Publisher: AuthorHouse Pages: 294 Price: (paperback) $19.76 ISBN: 9781504994156 Reviewed: October, 2016 Author Website: Visit »

Mal Weeraratne, the first Certified Tantric Educator in the UK and founder of Tantric Journey School of Healing and Awakening, has spent decades treating “3,000 plus female clients”  for sexual trauma and reports that after treatment his “clients find themselves free of symptoms and discomfort.” This book is an exploration of Weeraratne’s methods and provides education on how trauma is held in the body, as well as offering practical tools for releasing traumatic holding.

Weeraratne describes the seven chakras, or energy centers, and their role in emotional health, including case studies corresponding with each chakra. He discusses male and female orgasm and offers exercises for improving orgasmic function. He also gives information on how bodywork is integral to the healing process, including a diverse list of further reading from credible experts in his field.

Unfortunately, throughout the text Weeraratne mentions a wide range of facts and statistics without citing sources, such as the prevalence of abuse victims in the UK, health problems caused by acidic pH, statistics on the female orgasm, and the benefits of a full body orgasm. He builds on the well-known trauma work of Dr. Peter Levine and the “body-armouring” concept of somatic pioneer Dr. Wilhelm Reich without bibliographical citation. Weeraratne reports that his clients are now living free of “negative patterns” and that “modern research reports back up these results,” without an explanation of what that research entails.

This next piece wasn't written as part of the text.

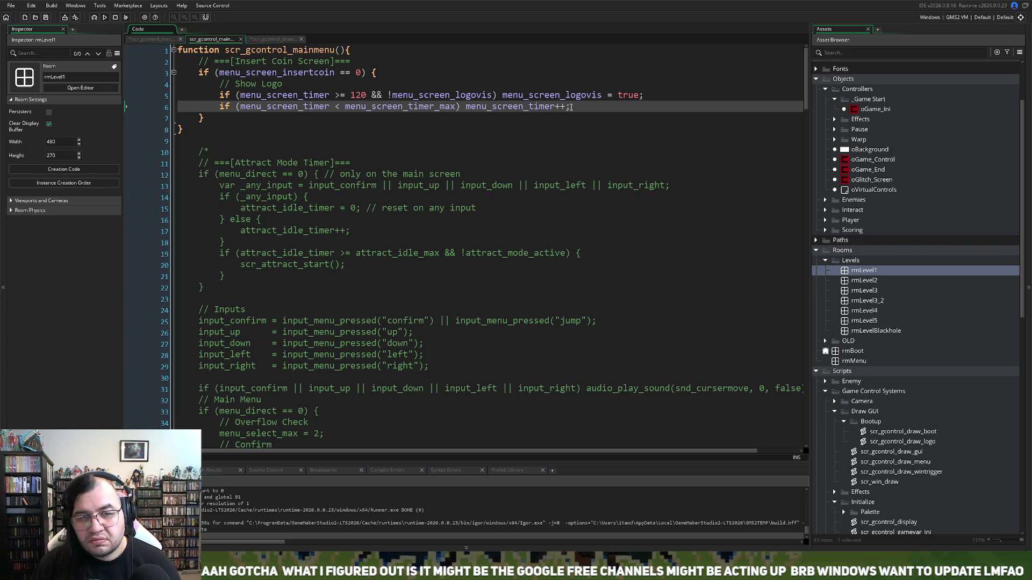
pyautogui.press('Return')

Since Weeraratne acknowledges that there is mainstream opposition to his approach, and even compares himself to Galileo in the revolutionary nature of his work, it’s unfortunate  he doesn’t do more to anchor his assertions in the research of other professionals and in quantifiable follow-up with his own clientele.

Women who have experienced sexual trauma or who are dissatisfied with their relational intimacy may find Weeraratne’s perspective informative, but given these omissions, they should use this text as a complement to, rather than substitute for counseling with a certified sex therapist or other provider.